Fr. Ion Bria, Professor in de Orthodoxe Theologie
Een voormalig Directeur van de Afdeling voor Vernieuwing van de Wereldraad van Kerken, Genève, bespreekt het boek '’Fire of Love' (Vuur van Liefde), een verzameling van passages uit 'Waar Leven in God' die over de Heilige Geest gaan.

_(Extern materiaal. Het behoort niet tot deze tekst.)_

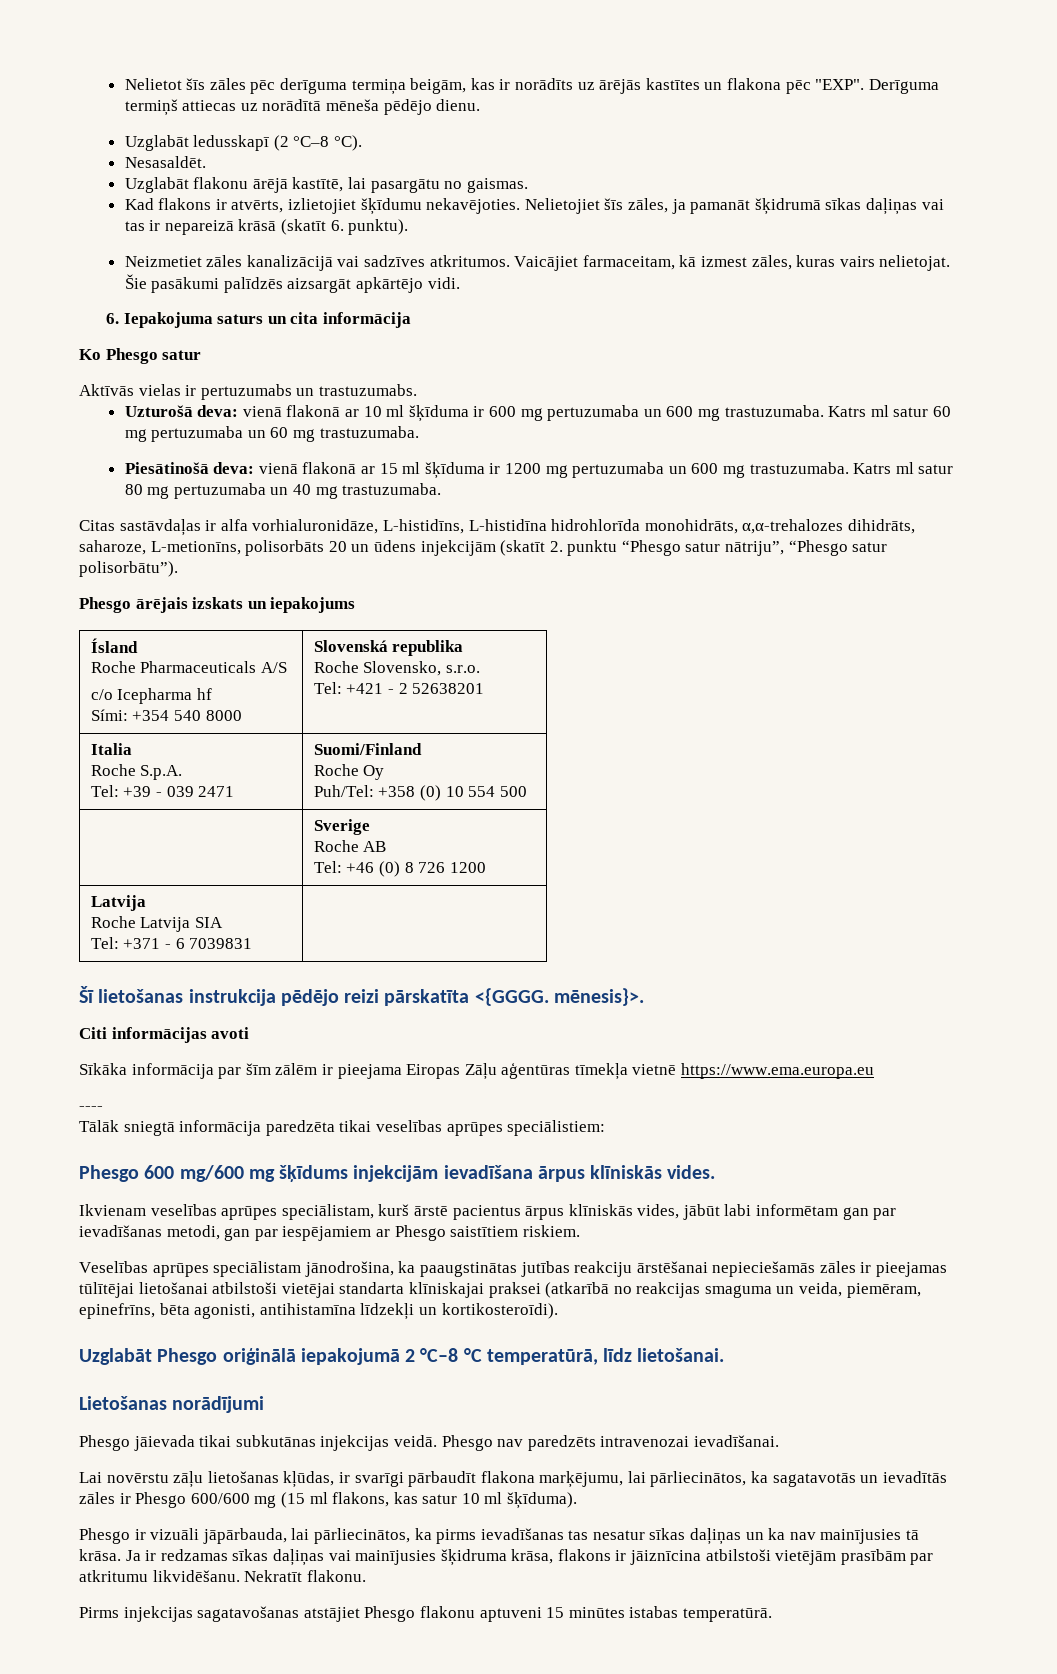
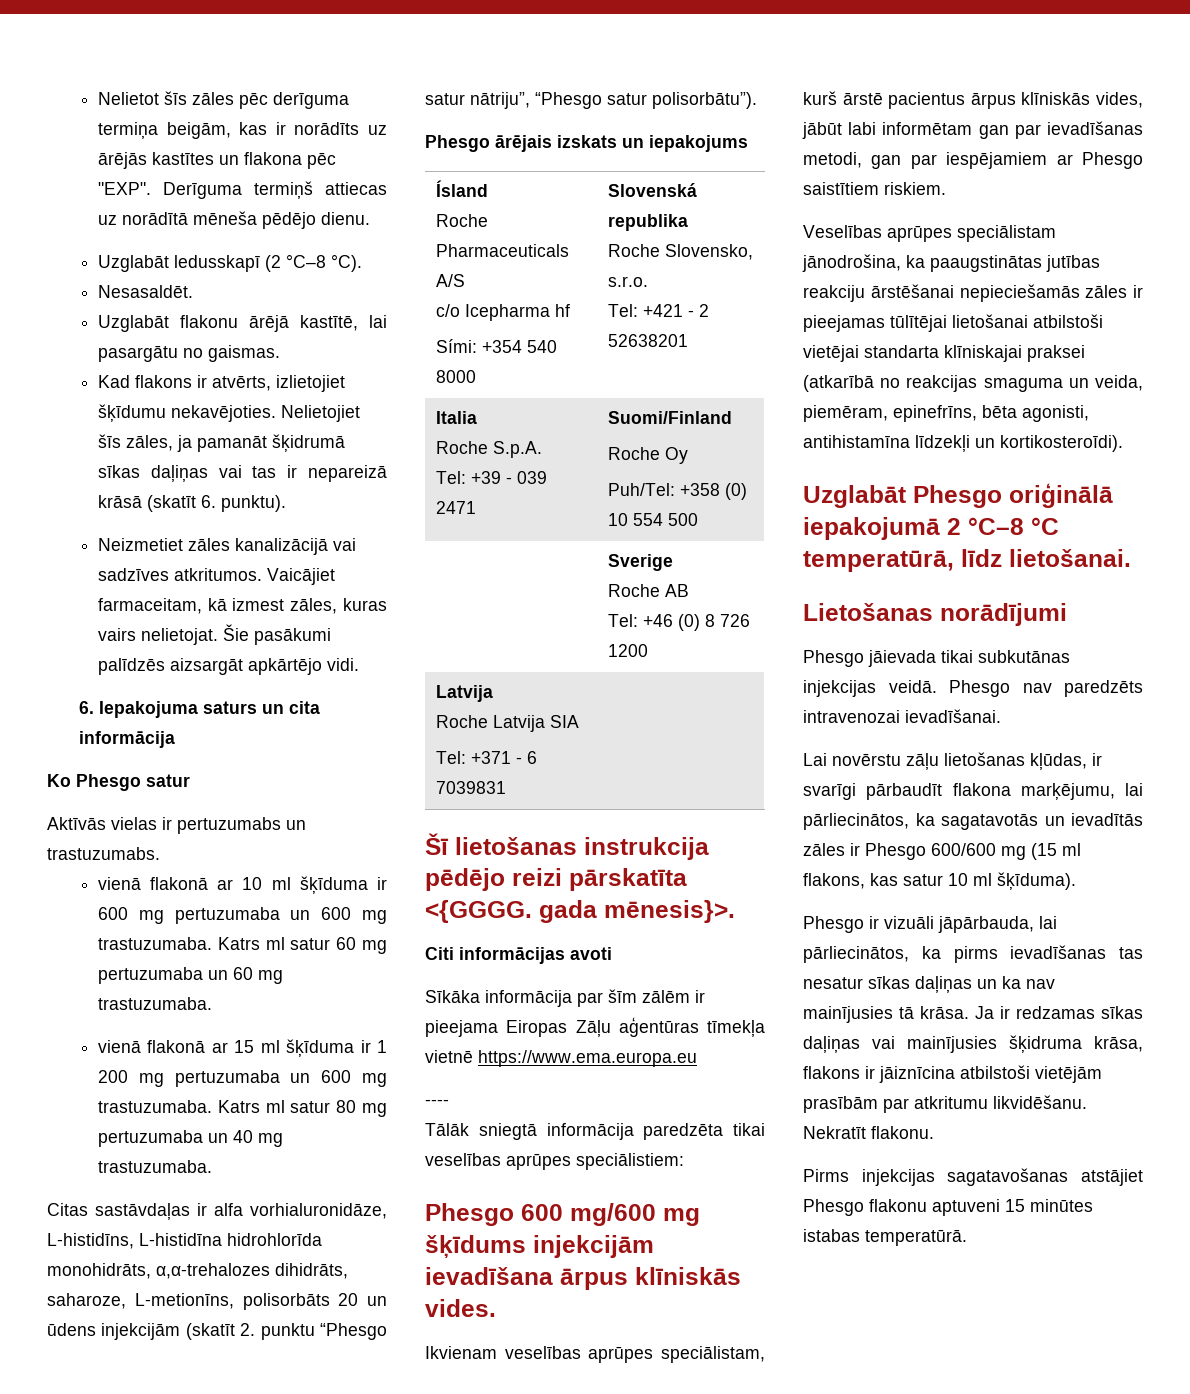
[124,405,239,417] Uzturošā deva: -> (160, 853) none
[124,462,255,474] Piesātinošā deva: -> (212, 1003) none
[504,463,541,474] 1200 -> [377,1040,388,1053] [97,1070,128,1083] 1 200
(549, 997) none -> [539,900,597,923] gada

Binnen de gemeenschap van Gods volk, vormt toewijding aan Christus het fundament en de kern van het leven en de bediening van alle gelovigen, priesters, leraren en bisschoppen. Sommigen zijn geroepen tot een discipelschap waarin hun persoonlijke identiteit en trouw aan Christus van het allergrootste belang is, of een onderscheidende roeping die een intensivering van een hechte vertrouwdheid met de Verrezen Christus kan vertegenwoordigen. Vanuit deze intieme nabijheid en overvloedige dialoog is de getrouwe discipel toegewijd, middels een plechtige gelofte, om deze unieke vreugde te resoneren. Hij/zij wordt er niet op uitgestuurd om een nieuwe openbaring te openbaren, maar om opnieuw te vertellen en opnieuw te schrijven wat al geopenbaard en gemanifesteerd is; “Terwijl ik volop bezig was u te schrijven over ons gemeenschappelijk heil, zag ik mij genoodzaakt u deze brief te sturen met de aansporing, het geloof dat eens voor al aan de heiligen werd overgeleverd". (Jud. 3)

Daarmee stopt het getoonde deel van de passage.